EXERCISE INSTRUCTIONS> Reproduce each line of the listing below exactly, leaving out the pictures.

RECORD EXCERPTS>
#####

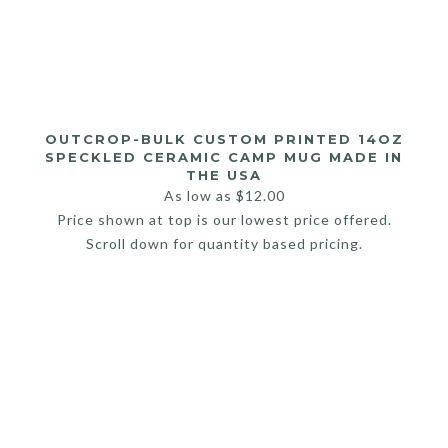
OUTCROP-BULK CUSTOM PRINTED 14OZ
SPECKLED CERAMIC CAMP MUG MADE IN
THE USA
As low as
$
12.00
Price shown at top is our lowest price offered.
Scroll down for quantity based pricing.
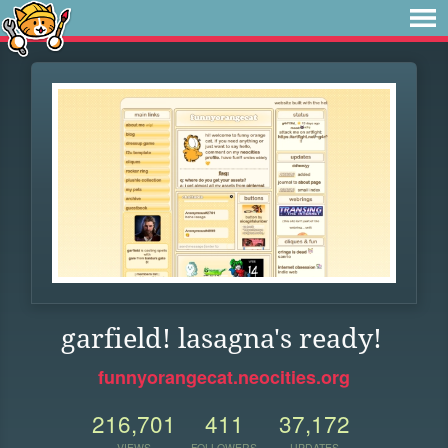
garfield! lasagna's ready!
funnyorangecat.neocities.org
216,701
411
37,172
VIEWS
FOLLOWERS
UPDATES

#####

EXERCISE OUTPUT>
OUTCROP-BULK CUSTOM PRINTED 14OZ
SPECKLED CERAMIC CAMP MUG MADE IN
THE USA
As low as
$
12.00
Price shown at top is our lowest price offered.
Scroll down for quantity based pricing.
garfield! lasagna's ready!
funnyorangecat.neocities.org
216,701
411
37,172
VIEWS
FOLLOWERS
UPDATES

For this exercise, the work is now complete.